How to Trade Oil After the Next Pullback

April 17, 2018

Oil is always a fickle trade.

Over the weekend, crude oil rallied to a high of $72 on news the U.S., Britain and France launched airstrikes against Syrian storage, research and military targets, as President Trump sought to punish its leader over suspected chemical attacks.

Strikes only increased fear that the U.S. could be pulled deeper in a multi-sided Syrian war against Russian and Iran, thereby increasing the fear premium in oil price.

“Middle East tensions and geopolitical risk remain incredibly high suggesting the oil markets risk premiums will stay in check, as the global oil supplies remain vulnerable to any significant supply disruption,” said Stephen Innes, a senior trader with Oanda, as quoted by Market Watch.

Granted, oil prices do appear to be pulling back on the assumption that neither Russia nor Iran may retaliate at all after U.S. aggression, don’t count oil’s rally out just yet.

There are several reasons we believe the rally may have legs.

For one, driving season is quickly approaching in the U.S.

Summer driving season starts in April and ends in September with millions of cars hitting the road, as many head out on vacation. This results in increased gasoline consumption, forcing refineries to consume more oil to meet the demand.
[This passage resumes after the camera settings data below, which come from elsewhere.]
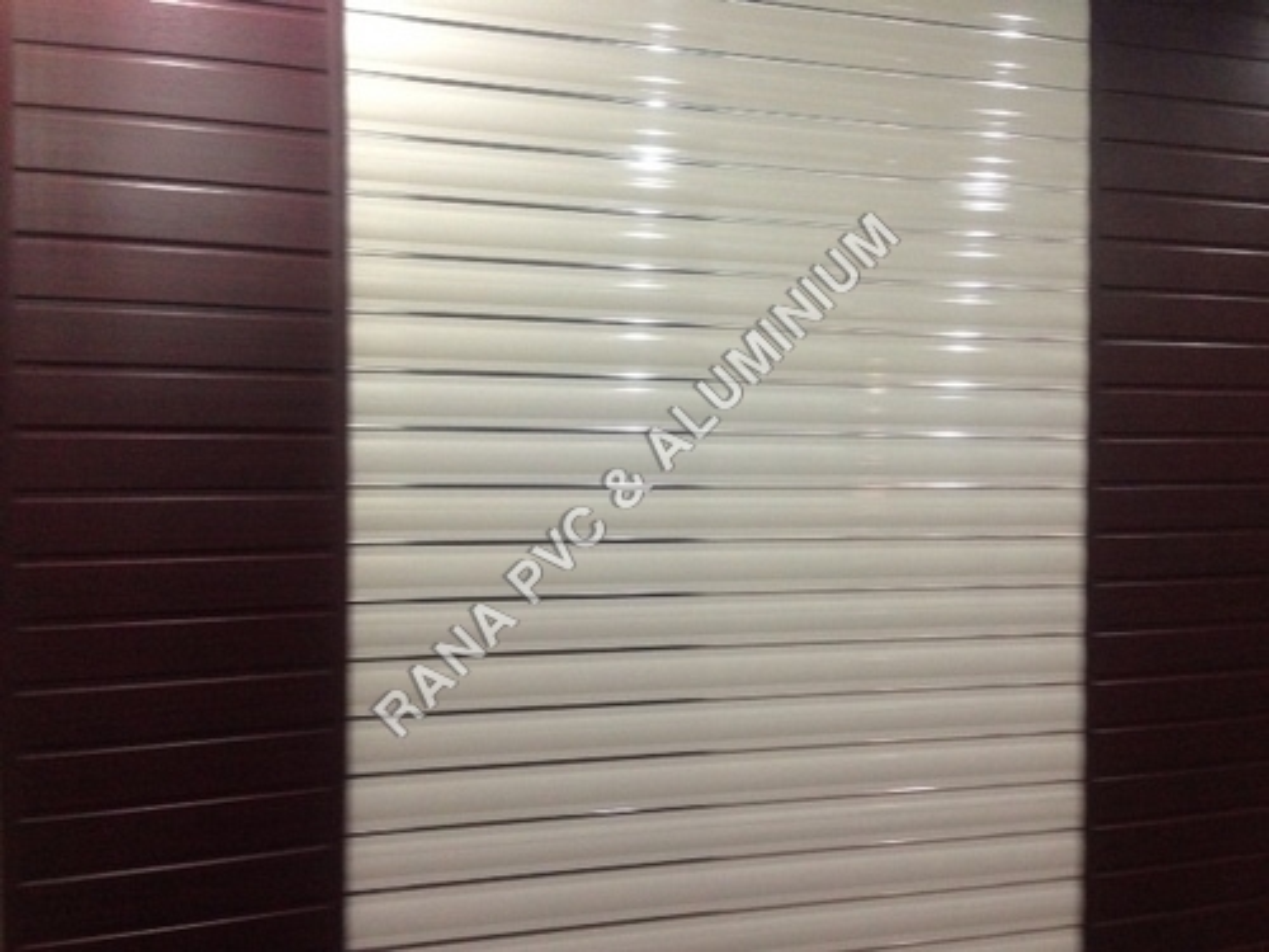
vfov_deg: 42.9
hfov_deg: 55.4
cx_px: 634
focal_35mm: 33
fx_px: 1210
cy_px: 476
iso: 250
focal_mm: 4.13
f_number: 2.4
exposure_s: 1/20
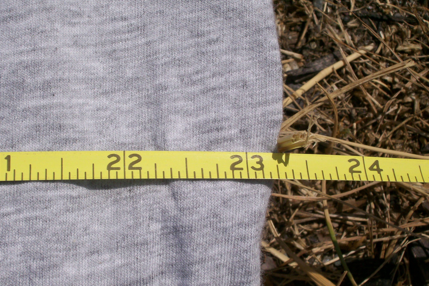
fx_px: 1132
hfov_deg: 21.5
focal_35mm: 95
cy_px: 167
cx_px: 205
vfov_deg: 14.4
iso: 80
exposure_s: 1/1112
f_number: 7.6
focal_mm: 14.3
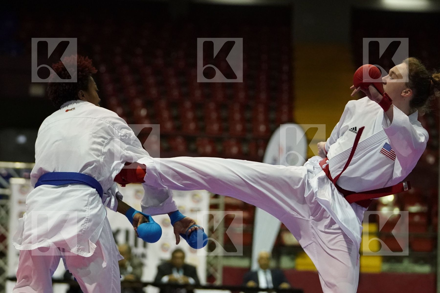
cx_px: 220
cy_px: 146
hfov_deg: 13.6
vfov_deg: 9.1
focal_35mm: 151
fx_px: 1845
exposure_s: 1/800
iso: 6400
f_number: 2.8
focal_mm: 101
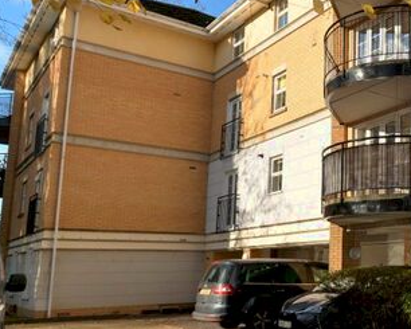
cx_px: 466
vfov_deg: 34.8
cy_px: 197
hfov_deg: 35.7
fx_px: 523
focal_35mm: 43
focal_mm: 20
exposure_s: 1/200
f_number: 7.1
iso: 100
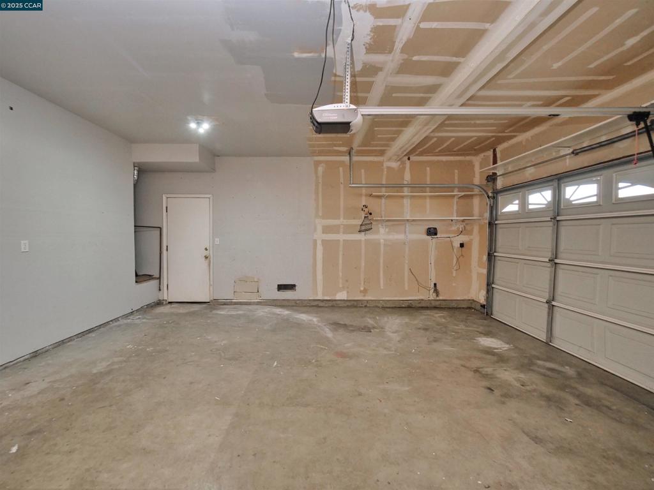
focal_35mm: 14
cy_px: 245
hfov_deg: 102.1
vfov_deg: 85.7
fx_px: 265
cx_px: 327
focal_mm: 7
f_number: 3.5
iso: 800
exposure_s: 1/200
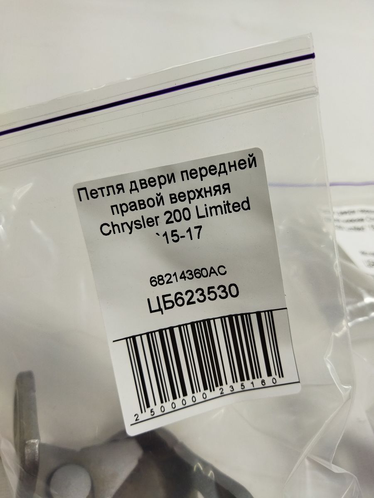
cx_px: 187
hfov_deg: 51.4
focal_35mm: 27
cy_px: 249
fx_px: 389
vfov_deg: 65.3
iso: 100
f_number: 1.79
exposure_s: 1/242
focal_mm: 4.71
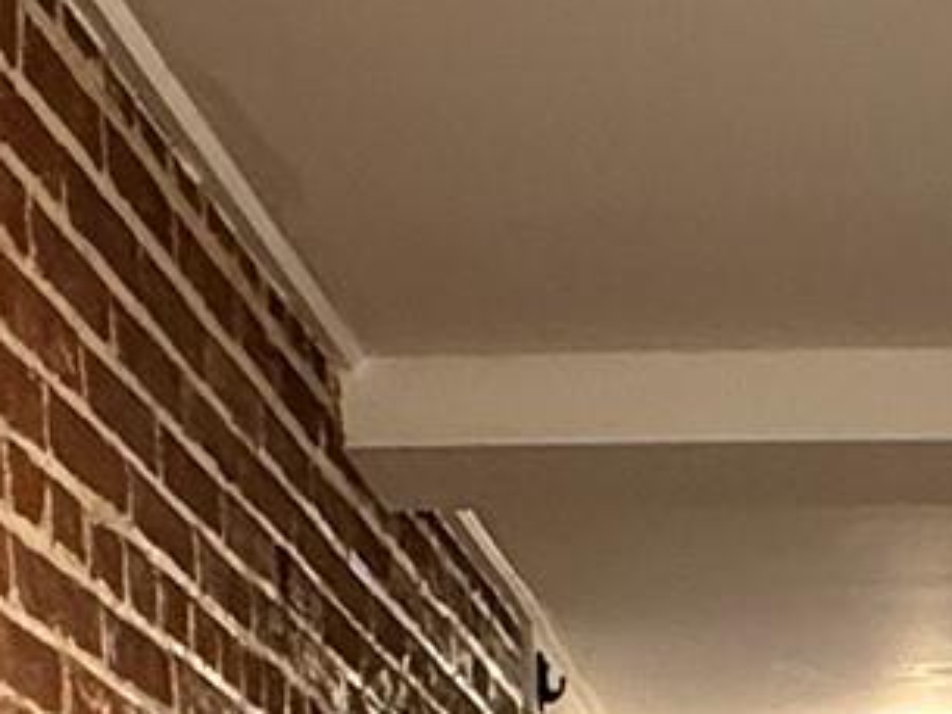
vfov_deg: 12.7
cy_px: 1643
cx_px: 921
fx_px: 2586
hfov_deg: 20.3
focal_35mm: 94
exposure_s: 1/60
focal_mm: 2.22
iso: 500
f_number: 2.2
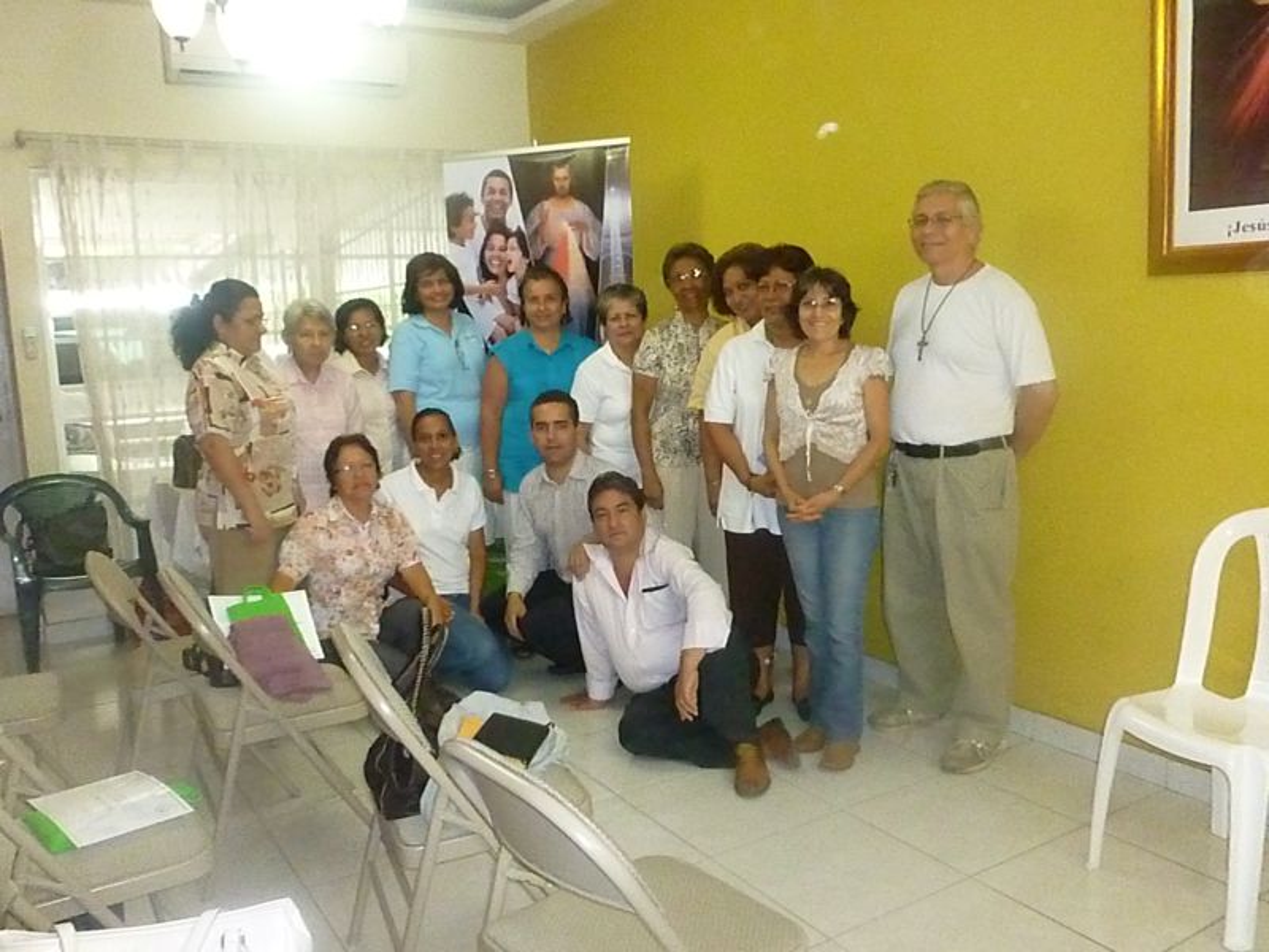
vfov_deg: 49.7
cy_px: 476
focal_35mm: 28
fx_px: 1026
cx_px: 634
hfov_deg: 63.4
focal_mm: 5
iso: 1600
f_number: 3.3
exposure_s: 1/60
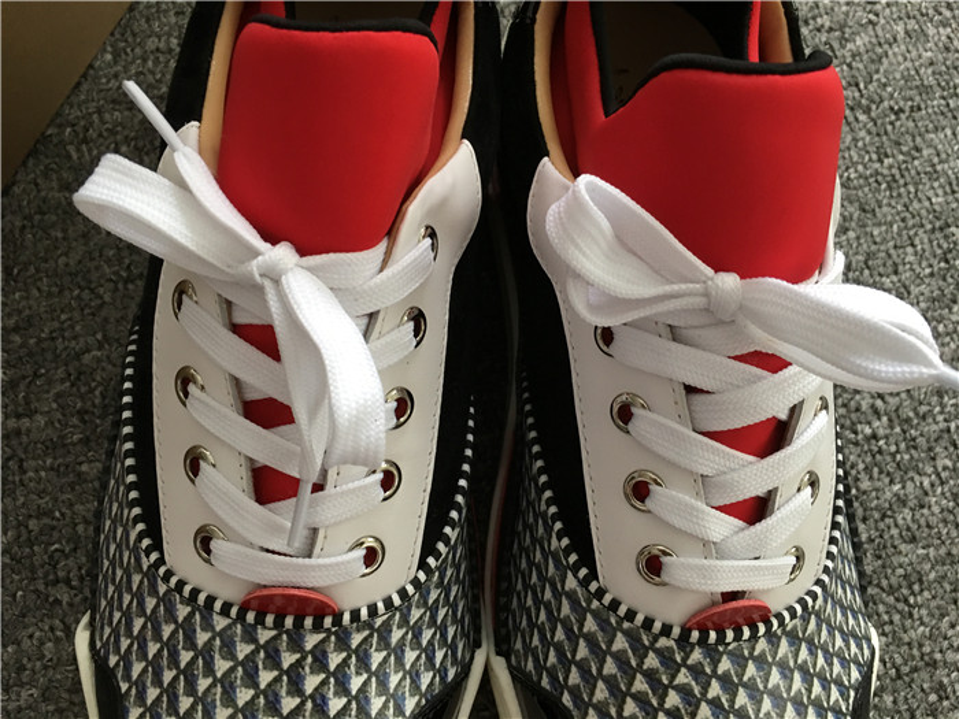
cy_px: 360
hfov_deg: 61.7
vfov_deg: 48.2
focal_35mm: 29
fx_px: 803
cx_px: 480
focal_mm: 4.15
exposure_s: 1/17
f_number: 2.2
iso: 64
Two, President Trump may reconsider a deal known as the Joint Comprehensive Plan of Action, which would end the current nuclear deal and potentially send oil prices higher.

According to Oil Price:

The nuclear deal, also known as the Joint Comprehensive Plan of Action, or JCPOA, “merely hit the pause button temporarily on those aspects of Iran’s nuclear program that it had already perfected — and, as [Salehi’s] threats underscore, could be easily restarted—while leaving Tehran with the time and space to develop technologies that it hadn’t perfected such as advanced centrifuges and missiles.  “Threats reveal what many deal skeptics have long argued: unless the JCPOA is fixed, Iran has pathways to dozens of nuclear-tipped missiles capable of striking U.S. forces, U.S. allies, and eventually the U.S. homeland.”

We also have to consider that OPEC oil production just fell by 70,000 barrels per day in February, and another 201,000 per day in March 2018, dropping overall production to 31.96 million barrels a day.

And we have to consider that demand is increasing, too.  In its April 2018 forecast, the EIA raised its projections for global demand growth to 1.85 million.

On the next pullback in crude oil prices, we’ll look to go long top names in the oil sector.